Job
Copy each line below holding "subtitle".

Dataset excerpts
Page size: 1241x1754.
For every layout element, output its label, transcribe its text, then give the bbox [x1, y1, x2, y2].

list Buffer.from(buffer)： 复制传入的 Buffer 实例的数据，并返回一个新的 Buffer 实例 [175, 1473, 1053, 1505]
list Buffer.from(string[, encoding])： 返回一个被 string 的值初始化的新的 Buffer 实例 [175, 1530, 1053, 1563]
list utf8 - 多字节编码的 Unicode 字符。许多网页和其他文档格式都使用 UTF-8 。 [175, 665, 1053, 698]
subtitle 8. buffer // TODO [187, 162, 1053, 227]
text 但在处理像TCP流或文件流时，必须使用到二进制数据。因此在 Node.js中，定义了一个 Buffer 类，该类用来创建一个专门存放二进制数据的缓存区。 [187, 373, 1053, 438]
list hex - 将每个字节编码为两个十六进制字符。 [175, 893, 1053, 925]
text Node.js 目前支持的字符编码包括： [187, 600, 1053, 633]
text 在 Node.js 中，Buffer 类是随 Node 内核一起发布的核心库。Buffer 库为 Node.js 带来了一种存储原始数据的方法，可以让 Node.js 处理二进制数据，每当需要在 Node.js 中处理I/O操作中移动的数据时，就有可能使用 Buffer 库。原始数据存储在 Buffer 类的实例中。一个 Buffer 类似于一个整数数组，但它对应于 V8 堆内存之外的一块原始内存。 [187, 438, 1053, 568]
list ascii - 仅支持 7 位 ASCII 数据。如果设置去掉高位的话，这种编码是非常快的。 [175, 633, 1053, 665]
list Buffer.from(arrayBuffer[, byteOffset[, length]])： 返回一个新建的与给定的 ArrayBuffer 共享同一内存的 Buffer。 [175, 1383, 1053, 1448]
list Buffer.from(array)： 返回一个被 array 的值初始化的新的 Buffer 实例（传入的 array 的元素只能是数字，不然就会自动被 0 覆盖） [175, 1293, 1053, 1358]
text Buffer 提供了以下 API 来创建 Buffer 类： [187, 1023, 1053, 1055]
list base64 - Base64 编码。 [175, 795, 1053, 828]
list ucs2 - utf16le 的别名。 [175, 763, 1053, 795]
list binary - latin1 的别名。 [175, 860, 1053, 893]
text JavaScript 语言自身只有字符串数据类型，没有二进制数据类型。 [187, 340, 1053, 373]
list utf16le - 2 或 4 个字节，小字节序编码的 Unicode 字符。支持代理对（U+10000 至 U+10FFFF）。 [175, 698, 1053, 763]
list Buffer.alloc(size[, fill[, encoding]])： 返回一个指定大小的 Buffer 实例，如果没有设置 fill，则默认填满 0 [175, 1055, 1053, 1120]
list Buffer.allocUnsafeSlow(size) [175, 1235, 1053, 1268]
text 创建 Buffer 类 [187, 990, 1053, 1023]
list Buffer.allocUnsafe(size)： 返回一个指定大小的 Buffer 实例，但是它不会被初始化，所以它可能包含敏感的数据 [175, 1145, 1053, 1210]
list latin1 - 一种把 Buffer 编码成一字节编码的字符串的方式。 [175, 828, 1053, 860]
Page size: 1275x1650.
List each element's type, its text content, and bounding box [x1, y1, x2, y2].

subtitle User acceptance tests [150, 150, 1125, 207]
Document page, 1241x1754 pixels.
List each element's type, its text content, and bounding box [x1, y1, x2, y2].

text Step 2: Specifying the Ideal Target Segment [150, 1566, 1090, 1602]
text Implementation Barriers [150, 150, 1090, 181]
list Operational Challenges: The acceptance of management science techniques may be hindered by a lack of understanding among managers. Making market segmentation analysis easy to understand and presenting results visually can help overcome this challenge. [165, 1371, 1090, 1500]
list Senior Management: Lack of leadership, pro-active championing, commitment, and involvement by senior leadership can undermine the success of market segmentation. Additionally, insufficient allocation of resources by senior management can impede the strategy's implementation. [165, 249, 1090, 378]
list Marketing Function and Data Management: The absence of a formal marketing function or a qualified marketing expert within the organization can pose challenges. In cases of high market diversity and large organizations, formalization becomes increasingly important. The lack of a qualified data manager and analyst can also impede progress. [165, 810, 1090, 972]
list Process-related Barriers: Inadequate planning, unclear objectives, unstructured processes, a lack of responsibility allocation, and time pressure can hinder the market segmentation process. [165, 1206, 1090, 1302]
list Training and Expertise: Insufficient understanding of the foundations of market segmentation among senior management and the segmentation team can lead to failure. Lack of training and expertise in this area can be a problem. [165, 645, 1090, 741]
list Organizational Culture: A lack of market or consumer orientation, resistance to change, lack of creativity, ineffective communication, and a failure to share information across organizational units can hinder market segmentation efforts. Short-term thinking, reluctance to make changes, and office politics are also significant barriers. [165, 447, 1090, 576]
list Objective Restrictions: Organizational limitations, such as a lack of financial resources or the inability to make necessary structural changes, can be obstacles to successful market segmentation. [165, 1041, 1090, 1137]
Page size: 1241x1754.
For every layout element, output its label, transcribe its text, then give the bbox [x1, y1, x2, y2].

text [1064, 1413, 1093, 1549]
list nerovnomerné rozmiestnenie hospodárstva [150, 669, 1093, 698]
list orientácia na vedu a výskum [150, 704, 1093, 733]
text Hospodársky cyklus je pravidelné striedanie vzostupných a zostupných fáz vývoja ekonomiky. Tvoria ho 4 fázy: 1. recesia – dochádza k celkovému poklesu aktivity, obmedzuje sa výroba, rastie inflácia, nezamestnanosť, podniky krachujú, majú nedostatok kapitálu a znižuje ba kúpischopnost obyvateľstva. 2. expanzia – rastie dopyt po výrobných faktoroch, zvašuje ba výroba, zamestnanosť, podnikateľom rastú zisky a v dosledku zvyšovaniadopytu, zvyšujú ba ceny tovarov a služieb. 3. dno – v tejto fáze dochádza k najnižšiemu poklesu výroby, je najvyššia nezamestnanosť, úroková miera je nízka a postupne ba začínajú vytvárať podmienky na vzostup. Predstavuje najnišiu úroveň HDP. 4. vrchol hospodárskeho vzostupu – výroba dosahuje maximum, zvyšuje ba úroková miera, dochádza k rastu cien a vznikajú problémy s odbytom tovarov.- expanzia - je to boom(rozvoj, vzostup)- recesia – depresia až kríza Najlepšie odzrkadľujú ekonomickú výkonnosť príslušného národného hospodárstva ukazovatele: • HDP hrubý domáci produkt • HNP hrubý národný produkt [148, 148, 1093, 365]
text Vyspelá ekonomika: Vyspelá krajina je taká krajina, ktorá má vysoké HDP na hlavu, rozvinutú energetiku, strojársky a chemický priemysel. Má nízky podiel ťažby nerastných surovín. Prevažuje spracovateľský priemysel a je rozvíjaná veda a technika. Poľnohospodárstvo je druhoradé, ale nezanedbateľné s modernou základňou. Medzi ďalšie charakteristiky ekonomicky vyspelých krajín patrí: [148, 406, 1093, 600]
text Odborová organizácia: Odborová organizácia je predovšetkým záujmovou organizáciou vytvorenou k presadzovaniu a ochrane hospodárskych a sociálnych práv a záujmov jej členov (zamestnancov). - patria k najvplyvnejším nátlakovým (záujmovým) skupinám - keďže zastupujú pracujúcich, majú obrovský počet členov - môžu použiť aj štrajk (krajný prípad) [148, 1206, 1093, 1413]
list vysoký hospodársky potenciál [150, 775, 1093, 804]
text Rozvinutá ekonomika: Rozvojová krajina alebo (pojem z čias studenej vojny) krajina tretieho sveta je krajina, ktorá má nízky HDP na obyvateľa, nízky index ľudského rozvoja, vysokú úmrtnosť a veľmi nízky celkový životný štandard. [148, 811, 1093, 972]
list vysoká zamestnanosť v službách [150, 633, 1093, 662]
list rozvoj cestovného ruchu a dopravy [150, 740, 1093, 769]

Result
subtitle 8. buffer // TODO [187, 162, 1053, 227]
subtitle User acceptance tests [150, 150, 1125, 207]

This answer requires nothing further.